─── PROVIDED TEXT ───

This means that the company has cut back on capacity, which isn’t necessarily detrimental on its own—companies alter production all the time. However, an 88% drop, looking at the other factors surrounding Bitmain’s operations, makes the drastic change much more suspect. Apart from coming under fire for possibly having swindled investors out of their money when it decided not to move forward with its initial public offering (IPO), the company also just lost the main figure behind its S9 mining rig, leaving it without any real talent to move innovation forward.
While companies alter production, it’s usually tied to market activity. The changes in Bitmain’s hashrate don’t seem to follow the same pattern. Last October, Bitmain’s hashrate was 2,339 petahashes per second (PH/s). This was greater than the 1,692 PH/s seen the previous June. This coincides with the market slide when prices were falling or, at the very least, not rising. This past March, when the market was recovering, Bitmain’s hashrate dropped to under 1,700 PH/s.
As a result of the drop, in addition to other factors, Bitmain now only has a 0.4% share of the computing power for the Bitcoin Core (BTC) network. This is down from the 4% it saw in 2018, and represents another major change at the company. If the hash power was generated from the company’s A9 rig, which was reportedly always the only rig that actually worked, with its 14 terahashes per second capability, Bitmain has cut off 130,000 rigs from its mining pool.
What this ultimately means for the company cannot be ascertained based only on this information. Bitmain will try to say that it’s only “normal” for changes like these to occur, the same way it will say that it’s only “normal” for a company to report major revenue losses to financial regulators while telling the public that production is better than ever.

───

* QUESTIONS TO ANSWER:
1 > Answer these from the Bitmain text:
(a) What was Bitmain's hashrate last October?
(b) What share of the computing power for the Bitcoin Core network does Bitmain now hold?
(c) What computing capability does the text give for the A9 rig?
2 > Write out the Bitmain text word for word, from "While companies alter" to "under 1,700 PH/s.".
The records below come from a different source.

─── ENTRIES SUPPLIED ───

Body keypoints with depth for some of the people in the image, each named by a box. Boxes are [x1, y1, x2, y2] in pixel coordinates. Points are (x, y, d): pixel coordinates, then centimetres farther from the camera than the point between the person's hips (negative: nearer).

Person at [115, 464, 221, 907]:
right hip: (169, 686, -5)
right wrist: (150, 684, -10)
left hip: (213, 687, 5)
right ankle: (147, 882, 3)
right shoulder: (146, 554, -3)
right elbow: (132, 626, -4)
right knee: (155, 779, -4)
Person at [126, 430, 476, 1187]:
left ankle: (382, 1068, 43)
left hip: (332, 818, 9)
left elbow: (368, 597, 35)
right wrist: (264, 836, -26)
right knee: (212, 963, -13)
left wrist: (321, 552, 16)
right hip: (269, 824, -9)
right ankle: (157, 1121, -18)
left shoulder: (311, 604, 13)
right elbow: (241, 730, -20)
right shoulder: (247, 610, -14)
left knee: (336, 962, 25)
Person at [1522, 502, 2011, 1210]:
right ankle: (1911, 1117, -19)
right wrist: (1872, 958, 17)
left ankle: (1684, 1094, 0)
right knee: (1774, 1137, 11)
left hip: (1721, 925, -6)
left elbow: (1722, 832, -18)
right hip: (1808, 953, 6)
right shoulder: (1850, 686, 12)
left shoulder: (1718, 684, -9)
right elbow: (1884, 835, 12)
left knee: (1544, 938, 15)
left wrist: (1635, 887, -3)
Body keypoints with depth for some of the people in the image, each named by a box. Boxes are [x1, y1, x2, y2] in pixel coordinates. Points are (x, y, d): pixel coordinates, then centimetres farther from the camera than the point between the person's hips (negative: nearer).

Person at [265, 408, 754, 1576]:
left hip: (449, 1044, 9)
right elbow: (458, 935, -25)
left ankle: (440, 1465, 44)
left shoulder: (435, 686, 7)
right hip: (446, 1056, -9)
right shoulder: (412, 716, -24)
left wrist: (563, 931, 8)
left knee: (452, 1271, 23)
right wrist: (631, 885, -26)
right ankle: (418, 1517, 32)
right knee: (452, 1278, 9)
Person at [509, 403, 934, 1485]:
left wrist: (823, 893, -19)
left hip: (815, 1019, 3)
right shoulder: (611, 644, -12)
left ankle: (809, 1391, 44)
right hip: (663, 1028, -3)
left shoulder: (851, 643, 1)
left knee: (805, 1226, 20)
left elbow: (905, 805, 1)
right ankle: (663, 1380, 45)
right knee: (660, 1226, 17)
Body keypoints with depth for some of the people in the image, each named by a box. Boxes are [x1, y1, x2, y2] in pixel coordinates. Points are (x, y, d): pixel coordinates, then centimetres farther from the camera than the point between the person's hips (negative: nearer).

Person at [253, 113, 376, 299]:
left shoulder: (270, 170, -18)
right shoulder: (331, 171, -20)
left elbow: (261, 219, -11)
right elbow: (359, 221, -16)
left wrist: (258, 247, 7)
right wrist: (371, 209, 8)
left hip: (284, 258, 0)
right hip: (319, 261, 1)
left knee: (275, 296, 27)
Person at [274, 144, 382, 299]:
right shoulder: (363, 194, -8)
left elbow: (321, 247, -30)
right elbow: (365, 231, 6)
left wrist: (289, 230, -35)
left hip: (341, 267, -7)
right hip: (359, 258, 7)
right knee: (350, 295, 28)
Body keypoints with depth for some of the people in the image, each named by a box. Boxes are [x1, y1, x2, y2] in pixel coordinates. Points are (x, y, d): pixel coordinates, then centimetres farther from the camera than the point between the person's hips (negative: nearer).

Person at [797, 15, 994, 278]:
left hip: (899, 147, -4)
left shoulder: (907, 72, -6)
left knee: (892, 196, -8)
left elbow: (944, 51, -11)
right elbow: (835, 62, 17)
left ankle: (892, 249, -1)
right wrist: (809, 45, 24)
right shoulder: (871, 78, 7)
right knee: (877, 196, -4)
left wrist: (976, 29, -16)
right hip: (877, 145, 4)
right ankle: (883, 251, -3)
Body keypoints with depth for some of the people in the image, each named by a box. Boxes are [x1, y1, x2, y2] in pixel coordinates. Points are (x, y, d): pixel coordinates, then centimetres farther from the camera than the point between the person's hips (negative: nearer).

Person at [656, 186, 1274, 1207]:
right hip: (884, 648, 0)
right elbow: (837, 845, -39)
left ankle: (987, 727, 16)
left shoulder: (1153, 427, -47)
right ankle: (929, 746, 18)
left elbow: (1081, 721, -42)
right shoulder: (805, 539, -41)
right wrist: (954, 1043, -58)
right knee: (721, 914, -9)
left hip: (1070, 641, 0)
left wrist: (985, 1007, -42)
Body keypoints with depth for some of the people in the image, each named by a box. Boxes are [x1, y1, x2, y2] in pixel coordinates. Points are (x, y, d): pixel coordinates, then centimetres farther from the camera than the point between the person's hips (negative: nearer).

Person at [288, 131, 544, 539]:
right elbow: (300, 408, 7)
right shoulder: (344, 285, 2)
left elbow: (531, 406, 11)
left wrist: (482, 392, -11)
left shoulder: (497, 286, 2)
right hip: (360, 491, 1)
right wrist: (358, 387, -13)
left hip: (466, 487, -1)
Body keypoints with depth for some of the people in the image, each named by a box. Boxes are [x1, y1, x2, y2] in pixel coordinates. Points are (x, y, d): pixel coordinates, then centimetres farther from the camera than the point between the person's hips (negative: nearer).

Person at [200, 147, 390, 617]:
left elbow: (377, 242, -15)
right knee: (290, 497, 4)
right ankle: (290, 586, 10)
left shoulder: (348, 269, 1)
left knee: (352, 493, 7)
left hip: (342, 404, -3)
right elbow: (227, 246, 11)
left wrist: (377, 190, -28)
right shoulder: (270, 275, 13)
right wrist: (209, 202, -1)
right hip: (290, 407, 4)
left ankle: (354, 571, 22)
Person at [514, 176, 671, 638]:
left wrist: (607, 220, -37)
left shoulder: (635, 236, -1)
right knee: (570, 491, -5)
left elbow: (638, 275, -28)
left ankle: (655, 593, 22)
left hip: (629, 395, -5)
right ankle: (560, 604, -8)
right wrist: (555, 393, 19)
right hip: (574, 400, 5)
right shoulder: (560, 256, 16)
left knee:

───

* ANSWERS BY TASK:
1 >
(a) 2,339 petahashes per second (PH/s).
(b) 0.4%.
(c) 14 terahashes per second.

2 >
While companies alter production, it’s usually tied to market activity. The changes in Bitmain’s hashrate don’t seem to follow the same pattern. Last October, Bitmain’s hashrate was 2,339 petahashes per second (PH/s). This was greater than the 1,692 PH/s seen the previous June. This coincides with the market slide when prices were falling or, at the very least, not rising. This past March, when the market was recovering, Bitmain’s hashrate dropped to under 1,700 PH/s.